Michele and Alex start a tentative friendship, based at first on wine-fueled loneliness and desperation. Then, little by little, as the trust grows between them, their bond becomes stronger and more surreal.
Michele's eyesight worsens, which makes her even more dependent on Alex. He also needs her. So when he sees Michele's picture posted by her estranged family around the city, imploring her to get treatment for her easily curable affliction, he destroys the posters, petrified he will lose his lover if she leaves.
Writer-director Carax's movie may not be for everyone. Its documentary-like depiction of homelessness pulls no punches. And Binoche reduces her delicate beauty to a sort of icky griminess. The story also has a few long-winded passages, which may leave some audiences gasping for air.
But the movie is so inspired and original, I think cinephiles will respond positively -- especially in the movie's fireworks sequences. Paris happens to be celebrating a bicentennial at the time, so the couple uses the pyrotechnic display literally as a romantic backdrop. The movie soars from gritty street realism to heady Hollywood musical, as they glide and dance on the bridge attended by an amazing light show. Alex also appropriates a speedboat and takes Michele water-skiing along the Seine as fireworks light up the waterway.
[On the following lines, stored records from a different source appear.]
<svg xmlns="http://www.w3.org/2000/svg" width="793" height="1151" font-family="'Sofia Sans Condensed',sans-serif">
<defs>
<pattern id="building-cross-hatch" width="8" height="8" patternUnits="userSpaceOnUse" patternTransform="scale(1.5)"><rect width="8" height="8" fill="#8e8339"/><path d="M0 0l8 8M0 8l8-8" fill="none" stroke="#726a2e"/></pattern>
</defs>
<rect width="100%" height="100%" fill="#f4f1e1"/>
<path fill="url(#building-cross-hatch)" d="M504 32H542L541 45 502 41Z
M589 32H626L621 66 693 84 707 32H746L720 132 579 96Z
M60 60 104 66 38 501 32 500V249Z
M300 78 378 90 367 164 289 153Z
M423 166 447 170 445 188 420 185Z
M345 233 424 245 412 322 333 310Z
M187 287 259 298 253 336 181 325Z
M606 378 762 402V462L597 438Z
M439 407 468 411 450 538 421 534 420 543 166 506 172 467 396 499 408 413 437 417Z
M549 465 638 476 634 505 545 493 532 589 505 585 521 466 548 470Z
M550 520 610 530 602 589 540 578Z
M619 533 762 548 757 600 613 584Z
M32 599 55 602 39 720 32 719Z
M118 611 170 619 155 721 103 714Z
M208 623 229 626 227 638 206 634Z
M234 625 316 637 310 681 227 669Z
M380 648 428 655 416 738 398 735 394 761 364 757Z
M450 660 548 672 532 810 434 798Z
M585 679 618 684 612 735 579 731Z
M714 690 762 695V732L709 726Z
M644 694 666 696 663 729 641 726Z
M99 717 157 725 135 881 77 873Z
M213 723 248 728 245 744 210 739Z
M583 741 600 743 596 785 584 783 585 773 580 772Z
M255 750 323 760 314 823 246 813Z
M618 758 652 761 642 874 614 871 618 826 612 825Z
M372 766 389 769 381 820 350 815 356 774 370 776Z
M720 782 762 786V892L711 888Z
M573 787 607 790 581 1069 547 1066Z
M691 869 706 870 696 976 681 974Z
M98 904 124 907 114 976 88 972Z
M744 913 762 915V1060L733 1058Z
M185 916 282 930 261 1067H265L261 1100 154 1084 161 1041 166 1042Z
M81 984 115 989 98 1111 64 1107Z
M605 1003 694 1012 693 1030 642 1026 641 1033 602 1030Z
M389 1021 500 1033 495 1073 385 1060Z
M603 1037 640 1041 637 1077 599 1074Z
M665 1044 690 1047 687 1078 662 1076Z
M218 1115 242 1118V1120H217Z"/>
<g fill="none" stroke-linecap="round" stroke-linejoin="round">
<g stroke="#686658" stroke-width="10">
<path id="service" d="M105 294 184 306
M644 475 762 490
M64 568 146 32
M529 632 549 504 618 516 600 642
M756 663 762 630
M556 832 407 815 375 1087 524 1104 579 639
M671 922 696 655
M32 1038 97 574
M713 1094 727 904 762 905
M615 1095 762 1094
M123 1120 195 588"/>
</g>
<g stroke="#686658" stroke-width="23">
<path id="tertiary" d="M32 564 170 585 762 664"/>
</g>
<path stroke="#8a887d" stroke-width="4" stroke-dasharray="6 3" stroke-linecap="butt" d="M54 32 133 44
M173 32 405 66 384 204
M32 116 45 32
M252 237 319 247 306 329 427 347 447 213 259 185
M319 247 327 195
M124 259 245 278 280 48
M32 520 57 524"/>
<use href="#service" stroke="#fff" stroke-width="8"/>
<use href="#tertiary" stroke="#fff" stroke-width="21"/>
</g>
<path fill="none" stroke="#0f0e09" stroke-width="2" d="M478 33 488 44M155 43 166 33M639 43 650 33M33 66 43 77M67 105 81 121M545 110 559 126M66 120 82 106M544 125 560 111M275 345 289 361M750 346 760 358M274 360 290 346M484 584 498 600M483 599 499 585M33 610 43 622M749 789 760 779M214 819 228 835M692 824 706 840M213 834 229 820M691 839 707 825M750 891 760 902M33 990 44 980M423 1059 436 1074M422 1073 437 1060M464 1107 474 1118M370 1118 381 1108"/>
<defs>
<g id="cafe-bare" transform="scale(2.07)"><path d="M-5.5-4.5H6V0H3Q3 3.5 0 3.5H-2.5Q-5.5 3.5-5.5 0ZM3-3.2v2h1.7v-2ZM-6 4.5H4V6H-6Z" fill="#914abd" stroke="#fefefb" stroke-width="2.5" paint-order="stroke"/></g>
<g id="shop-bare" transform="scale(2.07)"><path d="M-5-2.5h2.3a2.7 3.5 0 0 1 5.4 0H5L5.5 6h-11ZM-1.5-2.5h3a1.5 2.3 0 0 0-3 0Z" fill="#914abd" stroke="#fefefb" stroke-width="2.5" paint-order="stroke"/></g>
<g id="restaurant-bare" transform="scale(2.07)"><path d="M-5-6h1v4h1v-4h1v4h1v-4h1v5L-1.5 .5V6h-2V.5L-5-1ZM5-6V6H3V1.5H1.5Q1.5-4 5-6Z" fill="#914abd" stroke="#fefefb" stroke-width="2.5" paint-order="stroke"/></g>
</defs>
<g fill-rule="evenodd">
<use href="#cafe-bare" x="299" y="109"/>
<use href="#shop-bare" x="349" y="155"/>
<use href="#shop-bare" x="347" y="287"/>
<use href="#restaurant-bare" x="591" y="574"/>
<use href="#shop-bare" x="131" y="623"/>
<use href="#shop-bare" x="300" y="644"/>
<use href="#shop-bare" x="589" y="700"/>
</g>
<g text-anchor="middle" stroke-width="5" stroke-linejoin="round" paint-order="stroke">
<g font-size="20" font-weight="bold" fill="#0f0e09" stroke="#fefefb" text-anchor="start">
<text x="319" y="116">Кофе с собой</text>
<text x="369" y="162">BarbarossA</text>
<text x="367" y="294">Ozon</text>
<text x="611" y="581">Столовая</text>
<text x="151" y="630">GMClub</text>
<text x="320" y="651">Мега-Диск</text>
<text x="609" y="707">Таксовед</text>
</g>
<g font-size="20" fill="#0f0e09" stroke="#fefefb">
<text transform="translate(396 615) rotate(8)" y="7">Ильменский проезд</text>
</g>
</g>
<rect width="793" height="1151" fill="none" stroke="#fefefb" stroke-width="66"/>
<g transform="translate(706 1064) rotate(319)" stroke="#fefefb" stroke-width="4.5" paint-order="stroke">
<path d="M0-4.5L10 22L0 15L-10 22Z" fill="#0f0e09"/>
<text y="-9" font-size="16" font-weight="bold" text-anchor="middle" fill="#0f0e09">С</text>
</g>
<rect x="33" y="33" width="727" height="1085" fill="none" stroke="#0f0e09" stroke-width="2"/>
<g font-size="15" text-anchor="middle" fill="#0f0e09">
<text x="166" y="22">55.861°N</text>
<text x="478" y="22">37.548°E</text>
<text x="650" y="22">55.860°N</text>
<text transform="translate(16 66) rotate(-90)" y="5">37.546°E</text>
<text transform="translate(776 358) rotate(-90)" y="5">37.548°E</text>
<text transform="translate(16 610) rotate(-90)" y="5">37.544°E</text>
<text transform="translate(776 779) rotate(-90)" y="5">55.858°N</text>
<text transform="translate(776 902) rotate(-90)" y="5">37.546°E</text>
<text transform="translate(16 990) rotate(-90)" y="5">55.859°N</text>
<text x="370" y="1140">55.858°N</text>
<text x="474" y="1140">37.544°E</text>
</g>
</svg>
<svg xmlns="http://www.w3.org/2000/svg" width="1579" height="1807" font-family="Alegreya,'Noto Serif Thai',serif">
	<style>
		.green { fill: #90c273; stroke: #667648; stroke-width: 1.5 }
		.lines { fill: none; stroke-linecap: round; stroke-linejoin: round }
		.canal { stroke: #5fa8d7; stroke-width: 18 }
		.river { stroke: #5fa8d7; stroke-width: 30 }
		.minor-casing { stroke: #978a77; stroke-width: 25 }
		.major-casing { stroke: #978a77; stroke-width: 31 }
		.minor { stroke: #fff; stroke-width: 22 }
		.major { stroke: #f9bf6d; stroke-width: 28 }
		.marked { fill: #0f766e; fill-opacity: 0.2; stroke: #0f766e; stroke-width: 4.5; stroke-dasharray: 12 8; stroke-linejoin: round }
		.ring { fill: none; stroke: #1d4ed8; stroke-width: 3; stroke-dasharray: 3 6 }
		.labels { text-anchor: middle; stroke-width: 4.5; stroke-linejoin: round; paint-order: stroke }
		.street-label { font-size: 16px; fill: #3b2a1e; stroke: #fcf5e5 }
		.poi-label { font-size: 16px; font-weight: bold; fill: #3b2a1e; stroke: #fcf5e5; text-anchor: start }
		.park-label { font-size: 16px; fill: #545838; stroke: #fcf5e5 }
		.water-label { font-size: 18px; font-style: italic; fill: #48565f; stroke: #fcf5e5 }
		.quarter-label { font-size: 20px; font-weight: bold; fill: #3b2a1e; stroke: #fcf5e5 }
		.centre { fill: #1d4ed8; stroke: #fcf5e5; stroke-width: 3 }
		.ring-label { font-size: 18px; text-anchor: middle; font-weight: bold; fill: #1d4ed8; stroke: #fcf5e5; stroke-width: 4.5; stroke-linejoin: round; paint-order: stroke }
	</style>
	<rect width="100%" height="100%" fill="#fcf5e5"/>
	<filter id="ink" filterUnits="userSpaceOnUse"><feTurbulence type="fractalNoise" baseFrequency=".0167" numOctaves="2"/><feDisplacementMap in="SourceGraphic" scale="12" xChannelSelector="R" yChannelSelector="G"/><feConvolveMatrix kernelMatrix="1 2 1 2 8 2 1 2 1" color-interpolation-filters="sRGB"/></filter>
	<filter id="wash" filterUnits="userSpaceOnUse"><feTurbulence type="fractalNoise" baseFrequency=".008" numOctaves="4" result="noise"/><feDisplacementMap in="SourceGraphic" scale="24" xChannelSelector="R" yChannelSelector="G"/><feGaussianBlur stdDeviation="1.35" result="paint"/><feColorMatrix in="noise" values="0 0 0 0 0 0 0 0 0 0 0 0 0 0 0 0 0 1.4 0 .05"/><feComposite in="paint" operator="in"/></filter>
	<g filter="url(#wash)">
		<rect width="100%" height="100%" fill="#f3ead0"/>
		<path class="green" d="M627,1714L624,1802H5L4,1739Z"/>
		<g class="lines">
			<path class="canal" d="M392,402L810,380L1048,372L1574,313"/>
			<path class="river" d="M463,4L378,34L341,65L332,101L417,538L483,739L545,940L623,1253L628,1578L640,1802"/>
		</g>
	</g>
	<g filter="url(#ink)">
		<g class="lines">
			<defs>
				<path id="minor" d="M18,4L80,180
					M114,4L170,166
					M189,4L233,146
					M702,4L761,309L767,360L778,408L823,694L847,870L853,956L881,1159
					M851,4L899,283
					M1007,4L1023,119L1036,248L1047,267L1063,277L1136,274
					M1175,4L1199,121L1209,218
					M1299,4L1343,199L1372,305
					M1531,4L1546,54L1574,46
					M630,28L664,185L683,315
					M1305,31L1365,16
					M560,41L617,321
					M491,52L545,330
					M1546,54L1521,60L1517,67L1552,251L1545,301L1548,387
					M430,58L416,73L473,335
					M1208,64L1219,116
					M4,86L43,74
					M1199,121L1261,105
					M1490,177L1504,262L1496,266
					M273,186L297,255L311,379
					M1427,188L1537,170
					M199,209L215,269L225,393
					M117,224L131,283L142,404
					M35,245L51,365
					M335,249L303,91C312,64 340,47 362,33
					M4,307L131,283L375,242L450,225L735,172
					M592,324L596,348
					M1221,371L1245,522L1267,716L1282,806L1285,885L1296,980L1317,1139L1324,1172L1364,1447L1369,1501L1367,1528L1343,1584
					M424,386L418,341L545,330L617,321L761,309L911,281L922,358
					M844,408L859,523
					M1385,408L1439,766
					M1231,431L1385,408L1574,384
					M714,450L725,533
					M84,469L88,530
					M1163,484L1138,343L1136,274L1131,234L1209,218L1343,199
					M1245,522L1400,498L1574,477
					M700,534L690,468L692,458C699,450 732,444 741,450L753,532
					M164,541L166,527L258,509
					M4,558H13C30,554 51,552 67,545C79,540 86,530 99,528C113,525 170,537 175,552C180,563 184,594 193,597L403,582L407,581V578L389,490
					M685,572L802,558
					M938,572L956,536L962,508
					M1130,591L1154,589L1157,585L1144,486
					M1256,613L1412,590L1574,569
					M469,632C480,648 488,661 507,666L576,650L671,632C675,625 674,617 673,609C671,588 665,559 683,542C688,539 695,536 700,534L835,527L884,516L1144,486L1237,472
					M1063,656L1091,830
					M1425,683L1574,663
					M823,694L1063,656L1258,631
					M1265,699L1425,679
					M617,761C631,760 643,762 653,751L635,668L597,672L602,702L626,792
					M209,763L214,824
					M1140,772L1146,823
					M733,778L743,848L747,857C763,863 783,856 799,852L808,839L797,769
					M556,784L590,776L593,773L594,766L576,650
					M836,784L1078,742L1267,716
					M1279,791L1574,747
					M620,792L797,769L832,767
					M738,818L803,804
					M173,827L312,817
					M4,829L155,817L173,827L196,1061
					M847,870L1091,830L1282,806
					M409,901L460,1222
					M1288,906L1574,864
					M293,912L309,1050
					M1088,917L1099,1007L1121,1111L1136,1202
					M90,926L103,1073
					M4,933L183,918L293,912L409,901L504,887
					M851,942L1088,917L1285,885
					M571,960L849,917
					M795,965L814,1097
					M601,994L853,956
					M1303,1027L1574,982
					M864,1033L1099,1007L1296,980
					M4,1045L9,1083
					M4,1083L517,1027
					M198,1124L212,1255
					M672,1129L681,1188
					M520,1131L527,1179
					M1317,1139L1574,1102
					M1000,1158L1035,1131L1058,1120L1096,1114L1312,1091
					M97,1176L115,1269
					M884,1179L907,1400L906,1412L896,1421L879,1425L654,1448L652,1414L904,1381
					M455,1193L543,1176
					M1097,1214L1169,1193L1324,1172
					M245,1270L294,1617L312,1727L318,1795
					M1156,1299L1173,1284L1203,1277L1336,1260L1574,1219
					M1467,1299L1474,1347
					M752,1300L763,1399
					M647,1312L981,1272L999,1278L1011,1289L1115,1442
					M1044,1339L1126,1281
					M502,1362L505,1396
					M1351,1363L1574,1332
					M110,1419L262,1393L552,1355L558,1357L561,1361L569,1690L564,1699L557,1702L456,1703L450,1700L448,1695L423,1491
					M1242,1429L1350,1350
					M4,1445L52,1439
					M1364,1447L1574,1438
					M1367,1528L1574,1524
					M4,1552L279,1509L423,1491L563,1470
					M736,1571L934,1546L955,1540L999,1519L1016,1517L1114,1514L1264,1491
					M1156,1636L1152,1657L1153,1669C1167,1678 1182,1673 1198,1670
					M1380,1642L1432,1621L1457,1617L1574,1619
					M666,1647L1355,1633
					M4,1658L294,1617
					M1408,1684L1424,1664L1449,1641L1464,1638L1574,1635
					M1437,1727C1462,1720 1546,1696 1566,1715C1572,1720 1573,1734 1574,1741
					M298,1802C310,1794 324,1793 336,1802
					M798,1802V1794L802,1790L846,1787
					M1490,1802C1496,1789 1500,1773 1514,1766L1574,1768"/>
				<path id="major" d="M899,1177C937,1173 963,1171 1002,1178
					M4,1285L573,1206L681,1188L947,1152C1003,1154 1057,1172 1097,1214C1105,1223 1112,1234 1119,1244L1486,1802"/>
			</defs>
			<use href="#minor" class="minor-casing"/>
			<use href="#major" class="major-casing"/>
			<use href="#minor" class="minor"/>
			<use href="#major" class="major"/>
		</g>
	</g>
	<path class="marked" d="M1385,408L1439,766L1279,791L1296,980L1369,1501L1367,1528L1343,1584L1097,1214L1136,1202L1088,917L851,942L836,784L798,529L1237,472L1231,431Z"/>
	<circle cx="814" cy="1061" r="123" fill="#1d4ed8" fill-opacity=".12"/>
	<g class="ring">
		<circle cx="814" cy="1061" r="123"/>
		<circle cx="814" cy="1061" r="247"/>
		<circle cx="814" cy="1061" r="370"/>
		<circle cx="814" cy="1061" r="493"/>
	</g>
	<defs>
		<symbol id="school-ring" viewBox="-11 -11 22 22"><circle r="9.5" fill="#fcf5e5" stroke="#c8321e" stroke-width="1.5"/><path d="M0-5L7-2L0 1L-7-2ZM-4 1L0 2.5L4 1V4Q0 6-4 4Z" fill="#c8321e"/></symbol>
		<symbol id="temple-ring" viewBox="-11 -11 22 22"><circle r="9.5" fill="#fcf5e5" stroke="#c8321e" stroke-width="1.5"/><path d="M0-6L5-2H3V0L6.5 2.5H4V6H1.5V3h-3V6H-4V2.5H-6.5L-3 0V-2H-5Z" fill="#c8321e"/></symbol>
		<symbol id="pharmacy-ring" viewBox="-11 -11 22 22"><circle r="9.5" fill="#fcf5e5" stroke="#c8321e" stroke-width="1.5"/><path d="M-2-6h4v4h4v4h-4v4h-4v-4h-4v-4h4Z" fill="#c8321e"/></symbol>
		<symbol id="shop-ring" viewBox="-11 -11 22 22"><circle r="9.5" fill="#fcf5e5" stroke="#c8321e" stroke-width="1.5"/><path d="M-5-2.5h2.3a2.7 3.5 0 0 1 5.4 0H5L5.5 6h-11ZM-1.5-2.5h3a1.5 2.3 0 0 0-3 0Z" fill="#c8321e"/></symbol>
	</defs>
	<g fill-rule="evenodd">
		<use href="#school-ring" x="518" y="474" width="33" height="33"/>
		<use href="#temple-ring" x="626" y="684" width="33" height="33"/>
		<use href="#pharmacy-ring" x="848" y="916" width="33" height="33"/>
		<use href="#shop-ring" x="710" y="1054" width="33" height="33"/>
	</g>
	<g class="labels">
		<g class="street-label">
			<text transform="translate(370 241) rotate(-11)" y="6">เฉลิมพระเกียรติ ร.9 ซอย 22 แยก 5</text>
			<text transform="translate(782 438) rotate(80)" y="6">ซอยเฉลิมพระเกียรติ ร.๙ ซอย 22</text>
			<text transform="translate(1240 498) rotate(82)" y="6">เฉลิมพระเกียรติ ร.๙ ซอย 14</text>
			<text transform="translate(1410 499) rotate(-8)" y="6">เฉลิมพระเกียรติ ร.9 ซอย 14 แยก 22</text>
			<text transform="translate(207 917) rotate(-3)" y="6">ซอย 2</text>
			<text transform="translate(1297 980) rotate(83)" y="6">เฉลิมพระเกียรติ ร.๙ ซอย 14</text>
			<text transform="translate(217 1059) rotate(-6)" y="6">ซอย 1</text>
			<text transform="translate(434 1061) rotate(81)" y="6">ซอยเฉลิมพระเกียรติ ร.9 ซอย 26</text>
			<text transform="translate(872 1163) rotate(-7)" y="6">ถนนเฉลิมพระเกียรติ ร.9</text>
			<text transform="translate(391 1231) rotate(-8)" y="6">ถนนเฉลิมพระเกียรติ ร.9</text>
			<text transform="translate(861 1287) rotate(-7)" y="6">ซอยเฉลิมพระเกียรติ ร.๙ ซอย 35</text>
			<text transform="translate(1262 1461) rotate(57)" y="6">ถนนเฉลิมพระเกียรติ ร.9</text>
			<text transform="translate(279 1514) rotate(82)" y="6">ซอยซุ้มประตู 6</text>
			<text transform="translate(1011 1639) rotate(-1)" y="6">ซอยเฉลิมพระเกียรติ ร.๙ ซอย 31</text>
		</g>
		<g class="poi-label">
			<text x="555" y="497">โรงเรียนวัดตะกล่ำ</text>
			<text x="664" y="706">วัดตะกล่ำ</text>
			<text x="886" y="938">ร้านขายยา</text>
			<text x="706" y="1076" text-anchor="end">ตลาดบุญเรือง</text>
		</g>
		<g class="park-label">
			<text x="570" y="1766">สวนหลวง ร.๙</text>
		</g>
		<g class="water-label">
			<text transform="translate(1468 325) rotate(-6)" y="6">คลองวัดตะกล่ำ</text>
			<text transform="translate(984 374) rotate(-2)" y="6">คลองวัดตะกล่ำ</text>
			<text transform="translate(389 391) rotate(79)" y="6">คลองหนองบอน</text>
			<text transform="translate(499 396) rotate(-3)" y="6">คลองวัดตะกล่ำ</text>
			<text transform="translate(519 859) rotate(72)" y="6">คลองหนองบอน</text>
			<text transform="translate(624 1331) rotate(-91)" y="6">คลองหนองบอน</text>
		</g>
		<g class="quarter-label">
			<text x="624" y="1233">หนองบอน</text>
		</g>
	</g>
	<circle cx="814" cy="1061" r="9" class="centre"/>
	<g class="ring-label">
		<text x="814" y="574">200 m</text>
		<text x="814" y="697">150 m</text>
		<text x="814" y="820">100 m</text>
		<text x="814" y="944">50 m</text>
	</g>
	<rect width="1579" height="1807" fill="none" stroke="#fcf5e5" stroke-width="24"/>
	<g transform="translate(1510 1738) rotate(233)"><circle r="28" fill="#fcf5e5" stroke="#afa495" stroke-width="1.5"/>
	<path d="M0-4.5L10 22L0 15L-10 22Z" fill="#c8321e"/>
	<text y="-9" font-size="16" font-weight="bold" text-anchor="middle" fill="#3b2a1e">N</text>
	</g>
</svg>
Was the boat scene real or imagined? It doesn't matter. The love between them is the working reality, and it's a blissful alternative to the miserable existence we've vicariously endured so far. Carax keeps us guessing throughout this movie. We simply have no idea where things are going. And in this kind of film, that's an experience worth toasting.
THE LOVERS ON THE BRIDGE (R, 120 minutes) -- In French with subtitles. Contains depressing conditions of homelessness, nudity, physical assault and sex scenes. At the Cineplex Odeon Inner Circle.